Looking at the show’s social media advertising for the upcoming contestant test, it seems to me that they’re trying hard to send a message of inclusivity.  Now that I’m looking for those short “What can you do in 13 minutes?” videos that have been popping up in my Facebook feed, of course I can’t find them, but I seem to remember the featured actors are young and nonwhite (a reminder that Jeopardy! needs to keep building its future viewership).  I definitely saw Ian from last year’s Teachers Tournament, who is African American,  in one of the photo ads, and, as I’ve mentioned, Chris from Pennsylvania:

There’s a lot more in play than what the become-a-contestant ads look like, of course.  I’ve written a lot in these blog posts about not being ready to risk failure, having to surmount fears of looking stupid, coming to believe that neither a win or loss would mean anything about me. Stereotype threat is a factor for me because I’m a woman, and at some level, I’m sure I still believe that the people who are really good at trivia are nerdy white men, despite plenty of experiences to the contrary, including playing on a trivia team with two women multi-day champions and having seen Colby Burnett demolish the competition at TCONA.  And I’m a significantly privileged woman, with perhaps a bit of stereotype boost from being Jewish?–and even with many advantages conferred by color and class and education, there have been obstacles:

  • The fear of being shamed for aspiring in the first place: “Who do you think you are?”
  • The fear of being shamed for falling short: “You didn’t prepare enough/try hard enough/know enough,” all conducing to You’re not enough.”
  • The fear of letting the group down: “You’re supposed to be a teacher, and you didn’t know that?”

And something I haven’t really mentioned here yet:

  • The fear of becoming the target of some sort of online (let alone real-world) vitriol, as seems to happen more often to women (see Talia Levin’s piece for Broadly), transgender people, gay men and lesbians who mention their partners on air (just read the Jeopardy! Facebook page comments), and, though I haven’t found much written about it, almost certainly to women and men of color as well, if Viraj Mehta’s experience after becoming famous for possibly accidentally flipping the bird while explaining differential geometry is any indication.  (On those Facebook comments, you’ll sometimes also see viewers complaining about too much black history in the questions–you get the sense that any black history, or any implication that American history is black history, is going to be too much for some people.)

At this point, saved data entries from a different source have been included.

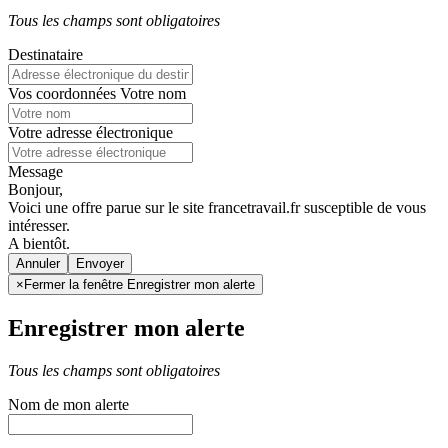
Tous les champs sont obligatoires
Destinataire
Vos coordonnées
Votre nom
Votre adresse électronique
Message
Bonjour,
Voici une offre parue sur le site francetravail.fr susceptible de vous
intéresser.
A bientôt.
Annuler
×
Fermer la fenêtre Enregistrer mon alerte
Enregistrer mon alerte
Tous les champs sont obligatoires
Nom de mon alerte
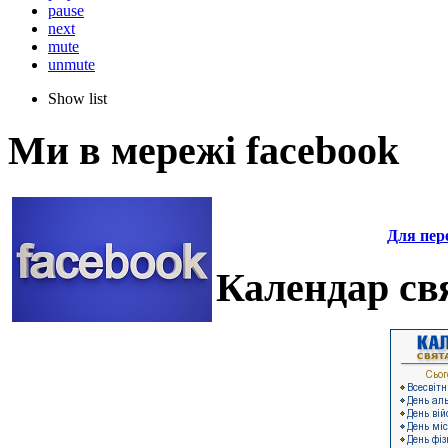
pause
next
mute
unmute
Show list
Ми в мережі facebook
Для пере
Календар свя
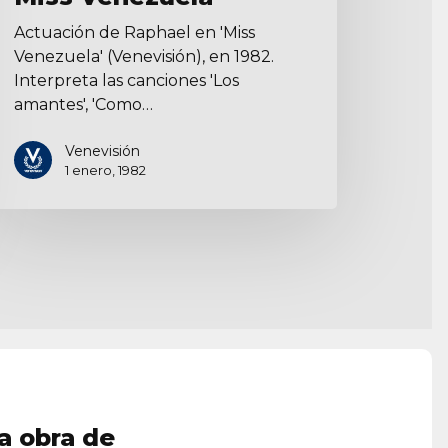
Actuación de Raphael en 'Miss
Venezuela' (Venevisión), en 1982.
Interpreta las canciones 'Los
amantes', 'Como…
Venevisión
1 enero, 1982
a obra de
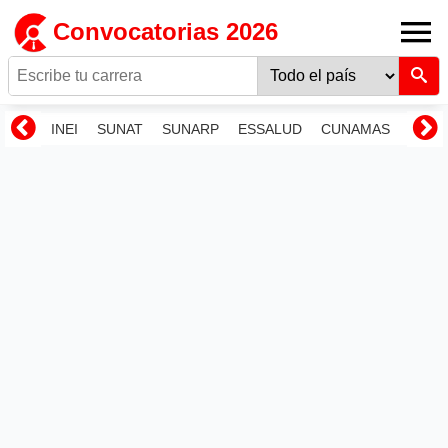
Convocatorias 2026
INEI
SUNAT
SUNARP
ESSALUD
CUNAMAS
RENI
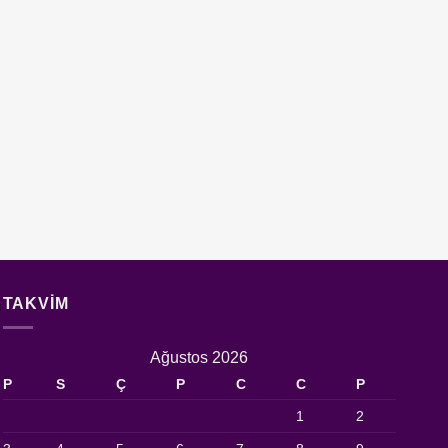
TAKVIM
Ağustos 2026
P
S
Ç
P
C
C
P
1
2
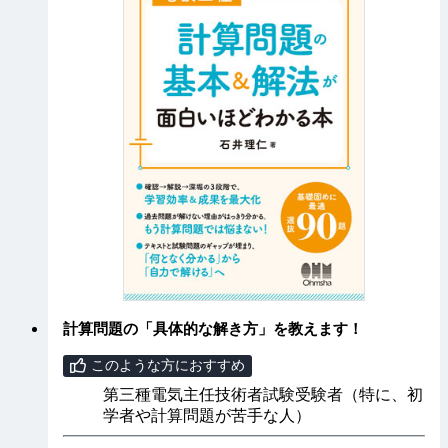
計算問題の「具体的な解き方」を教えます！
このような方におすすめ
第三種電気主任技術者試験受験者（特に、初
学者や計算問題が苦手な人）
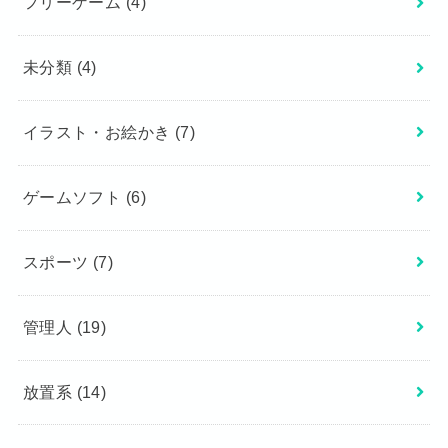
フリーゲーム
(4)
未分類
(4)
イラスト・お絵かき
(7)
ゲームソフト
(6)
スポーツ
(7)
管理人
(19)
放置系
(14)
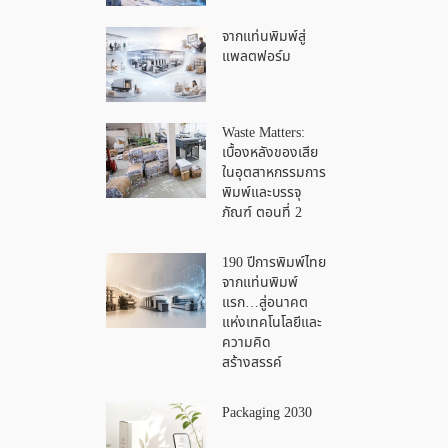
จากแท่นพิมพ์สู่
แพลตฟอร์ม
Waste Matters:
เบื้องหลังของเสีย
ในอุตสาหกรรมการ
พิมพ์และบรรจุ
ภัณฑ์ ตอนที่ 2
190 ปีการพิมพ์ไทย
จากแท่นพิมพ์
แรก…สู่อนาคต
แห่งเทคโนโลยีและ
ความคิด
สร้างสรรค์
Packaging 2030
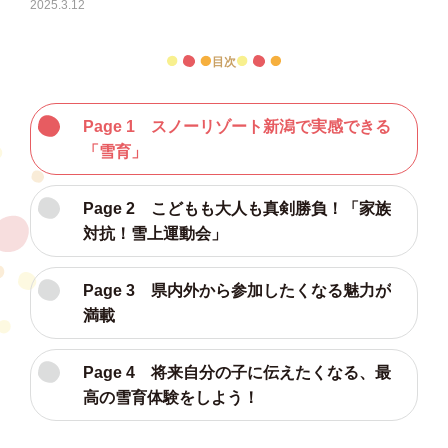
2025.3.12
目次
Page 1 スノーリゾート新潟で実感できる
「雪育」
Page 2 こどもも大人も真剣勝負！「家族
対抗！雪上運動会」
Page 3 県内外から参加したくなる魅力が
満載
Page 4 将来自分の子に伝えたくなる、最
高の雪育体験をしよう！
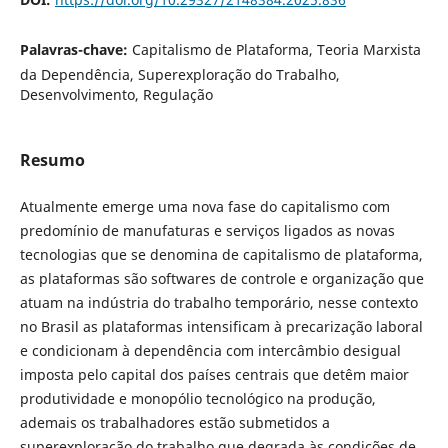
Palavras-chave:
Capitalismo de Plataforma, Teoria Marxista
da Dependência, Superexploração do Trabalho,
Desenvolvimento, Regulação
Resumo
Atualmente emerge uma nova fase do capitalismo com
predomínio de manufaturas e serviços ligados as novas
tecnologias que se denomina de capitalismo de plataforma,
as plataformas são softwares de controle e organização que
atuam na indústria do trabalho temporário, nesse contexto
no Brasil as plataformas intensificam à precarização laboral
e condicionam à dependência com intercâmbio desigual
imposta pelo capital dos países centrais que detêm maior
produtividade e monopólio tecnológico na produção,
ademais os trabalhadores estão submetidos a
superexploração do trabalho que degrada às condições de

These aren’t things to be overcome by ourselves and within ourselves alone, even though some of us will be able to overcome them without much apparent help.  If we want to nurture students’ interest in engineering, we create opportunities for kids to learn robotics and chances for them to cooperate with and compete against one another; if we want to send a synchronized swimming team to the Olympics, we find coaches, look for the talent, get the talent in the pool.  I think this goes for teachers–a profession for which, in this country, we do very little to cultivate and nurture talent–and for Jeopardy! contestants as well.